In this mode, the Driver is like a company’s CEO, who only interfaces with a few Supervisors. Each Supervisor leads a team of Workers.

  • Driver: Responsible for high-level decision-making and initializing Supervisors.

  • Supervisor: Responsible for creating Workers, assigning tasks, monitoring status, and restarting Workers when they crash (Handle failures).

  • Worker: Executes the actual heavy lifting.

Note

  • If a Supervisor is destroyed, the Workers it manages will also be destroyed due to reference counting maintaining the lifecycle of stateful functions.

  • Stateful functions can be nested in multiple layers, thereby constructing a tree structure.

Building a Two-Layer Structure Using Data Training as an Example#

First layer: Launch multiple stateful functions. Each stateful function is responsible for a specific set of hyperparameters (e.g., learning rate (0.01), (0.001)).

Second layer: Each stateful function internally creates a set of Worker stateful functions. These Workers share the same set of hyperparameters but each processes different slices of data (Data Shards), and synchronizes gradients through all-reduce or parameter server.

Resource Management Recommendations#

In this pattern, resource calculation becomes complex. If you have 32 CPUs:

  • If each Supervisor occupies 1 CPU, and it creates 3 Workers each occupying 1 CPU.

  • Then one experiment occupies 4 CPUs in total.

  • You can run at most (32 / 4 = 8) hyperparameter experiments simultaneously.

Warning

Be sure to set num_cpus=1 or smaller for Supervisors, otherwise if you have a large number of hyperparameters, all CPUs will be occupied by Supervisors, preventing Workers from starting and causing resource deadlock.

Usage Example#

import yr
import time

# Create stateful function class instances and set their required runtime resources (1 CPU core)
opt = yr.InvokeOptions(cpu=1000)


# --- 2. Bottom Layer: Workers that execute actual training ---
@yr.instance(invoke_options=opt)
class TrainingWorker:
    def train(self, shard_id, hyperparams):
        # Simulate training process
        lr = hyperparams["lr"]
        print(f"Worker {shard_id} is training data shard with lr={lr}...")
        time.sleep(2)
        return f"Loss: {0.1 / lr}"


# --- 1. Middle Layer: Supervisors responsible for orchestration ---
@yr.instance(invoke_options=opt)
class TrainingSupervisor:
    def __init__(self, hyperparams):
        self.hyperparams = hyperparams
        self.workers = []

    def start_training(self, num_workers):
        # Dynamically create your Worker team
        self.workers = [TrainingWorker.invoke() for i in range(num_workers)]

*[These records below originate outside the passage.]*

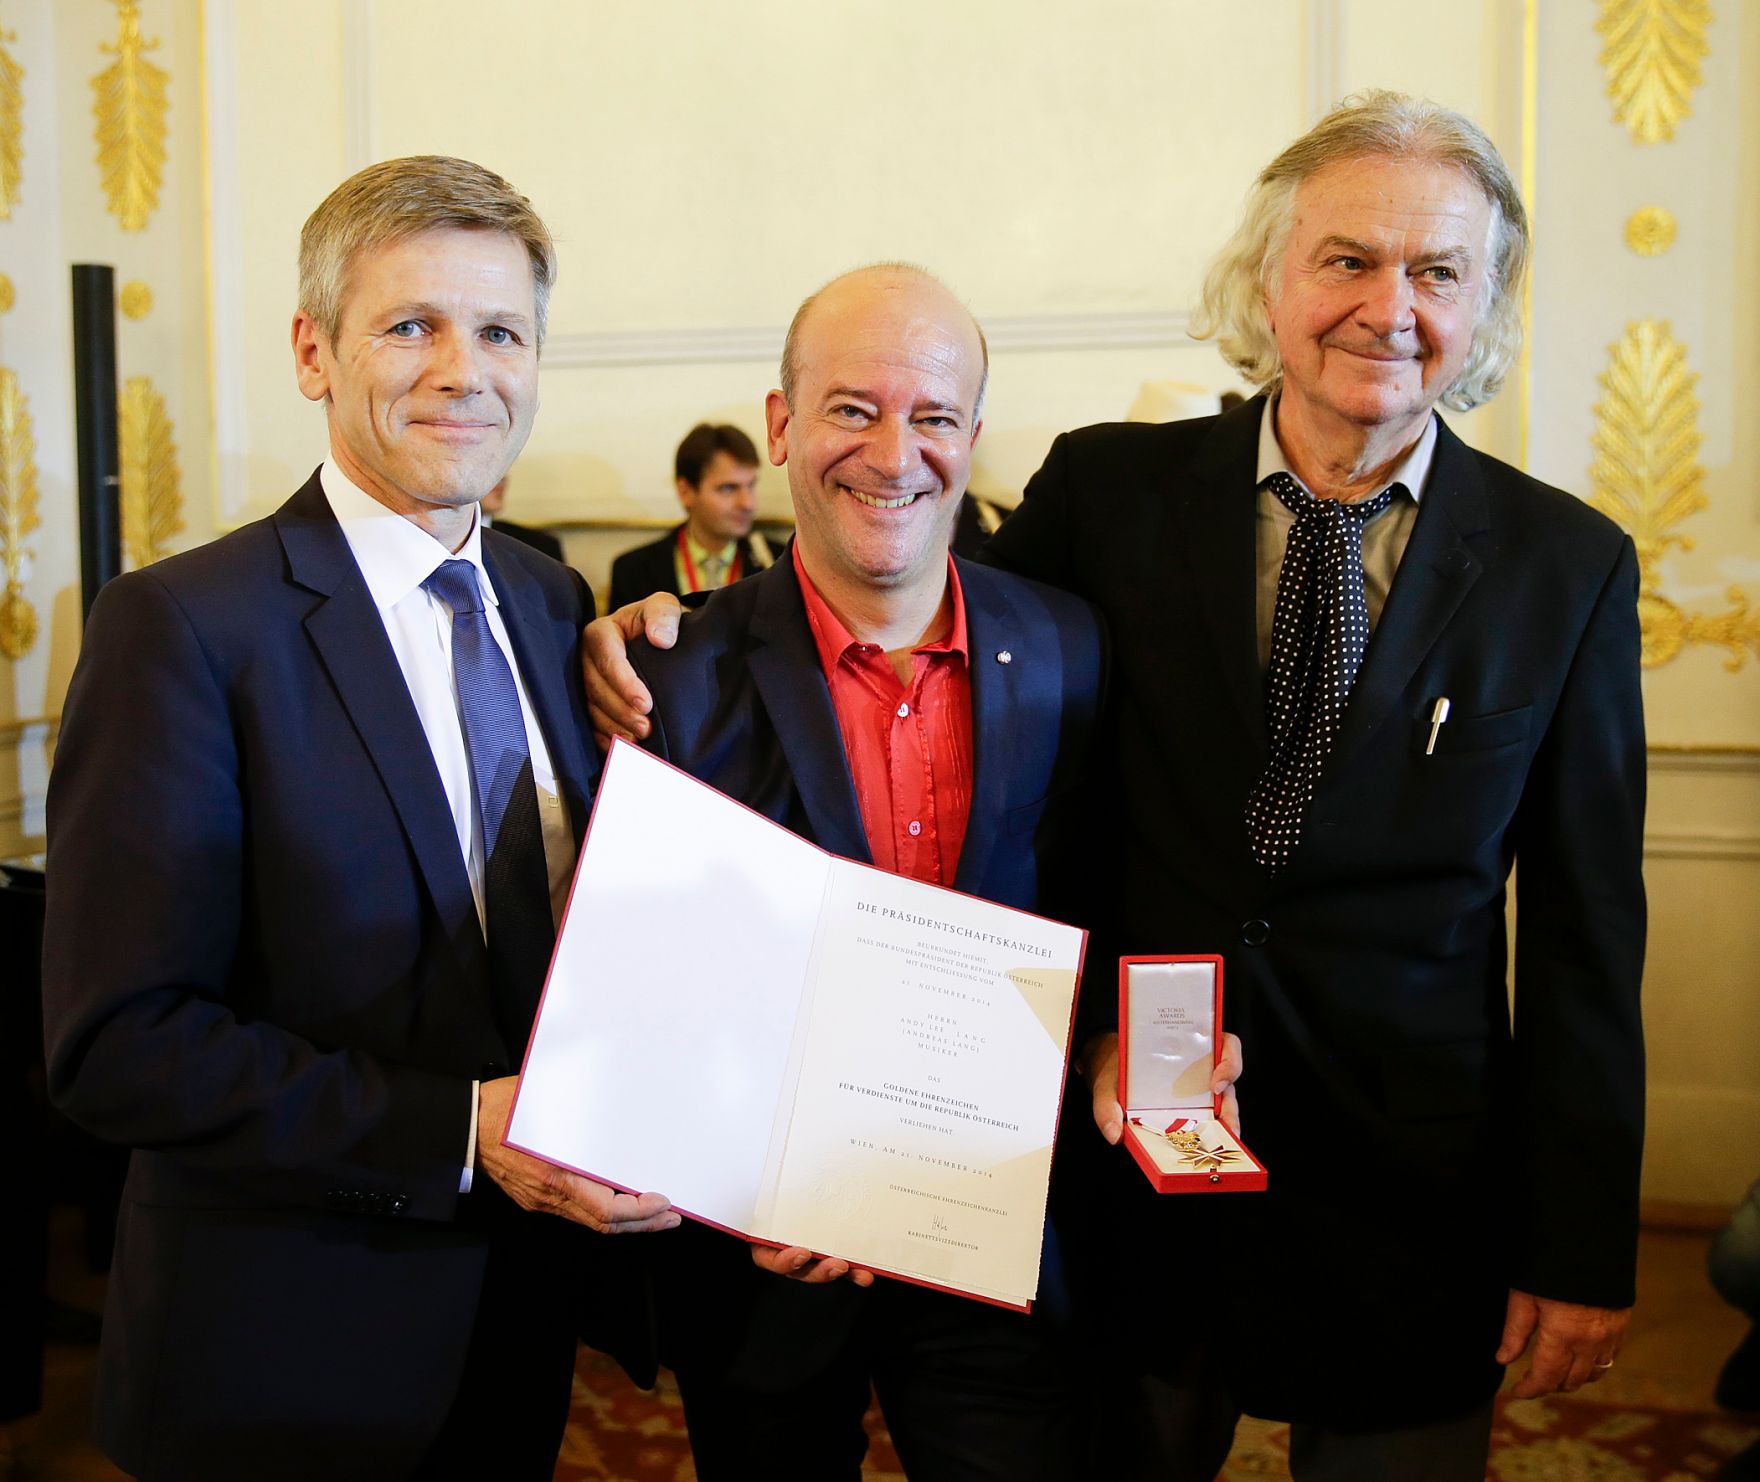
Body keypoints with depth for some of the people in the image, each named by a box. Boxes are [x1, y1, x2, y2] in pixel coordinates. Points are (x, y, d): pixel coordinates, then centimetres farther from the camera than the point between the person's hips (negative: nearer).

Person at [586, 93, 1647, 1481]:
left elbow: (1587, 932, -2)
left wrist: (1582, 1251, -1)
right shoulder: (1111, 488, -4)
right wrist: (680, 631, -13)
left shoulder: (1570, 564, -3)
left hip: (1408, 1206, 0)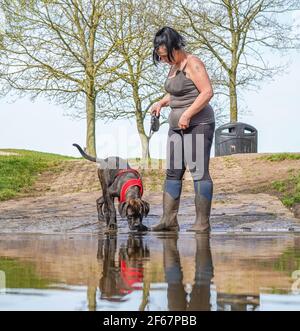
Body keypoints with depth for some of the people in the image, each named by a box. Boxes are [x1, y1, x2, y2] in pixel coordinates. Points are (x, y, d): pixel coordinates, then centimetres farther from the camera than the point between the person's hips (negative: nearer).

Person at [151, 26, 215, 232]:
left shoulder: (192, 64, -11)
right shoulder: (174, 66, 16)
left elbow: (207, 92, -19)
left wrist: (188, 114, -23)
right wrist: (162, 103, 11)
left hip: (198, 124, -10)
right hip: (177, 126, 10)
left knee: (199, 171, -8)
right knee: (173, 172, 4)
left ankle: (203, 223, -6)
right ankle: (169, 220, 5)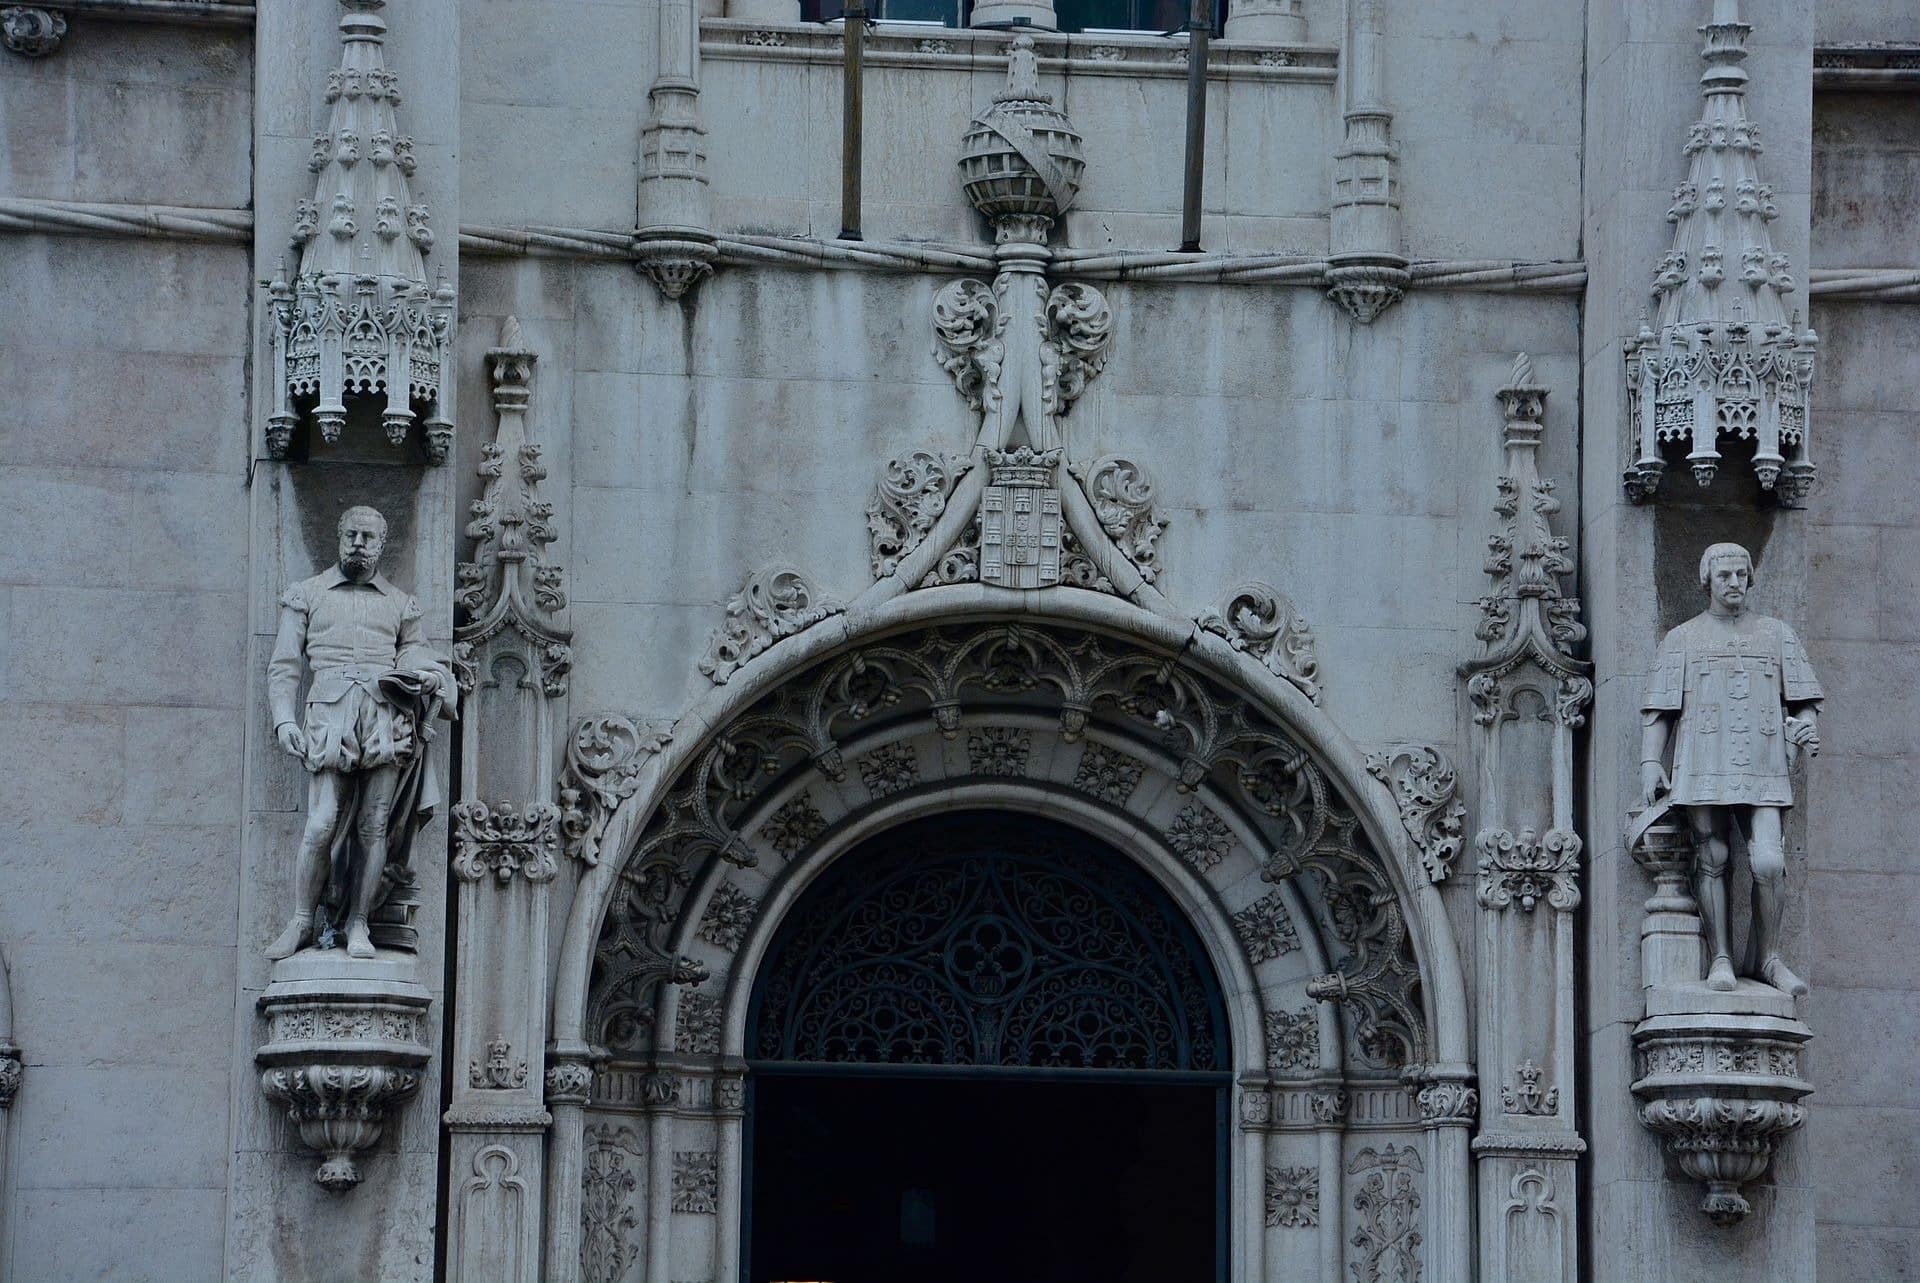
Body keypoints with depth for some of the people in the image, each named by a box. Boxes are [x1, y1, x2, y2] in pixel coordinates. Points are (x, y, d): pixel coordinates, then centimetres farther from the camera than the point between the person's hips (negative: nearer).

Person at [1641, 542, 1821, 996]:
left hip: (1762, 772, 0)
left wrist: (1806, 726, -4)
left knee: (1769, 863, -14)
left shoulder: (1776, 635, 18)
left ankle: (1766, 957, -1)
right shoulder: (1682, 640, 14)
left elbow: (1804, 698, 18)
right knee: (1712, 861, -4)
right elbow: (1658, 708, 11)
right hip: (1702, 770, 0)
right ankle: (1720, 960, 1)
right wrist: (1650, 762, -2)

        # Schedule all Workers to train data shards in parallel
        results = yr.get([
            w.train.invoke(i, self.hyperparams)
            for i, w in enumerate(self.workers)
        ])
        return f"Hyperparameter {self.hyperparams} experiment completed, results: {results}"


# --- Main Controller ---
yr.init()

# Launch two experiments with different hyperparameters in parallel (two Supervisors)
configs = [{"lr": 0.01}, {"lr": 0.001}]
supervisors = [TrainingSupervisor.invoke(cfg) for cfg in configs]

# All experiments run in parallel
final_reports = yr.get([s.start_training.invoke(num_workers=2) for s in supervisors])

for report in final_reports:
    print(report)

yr.finalize()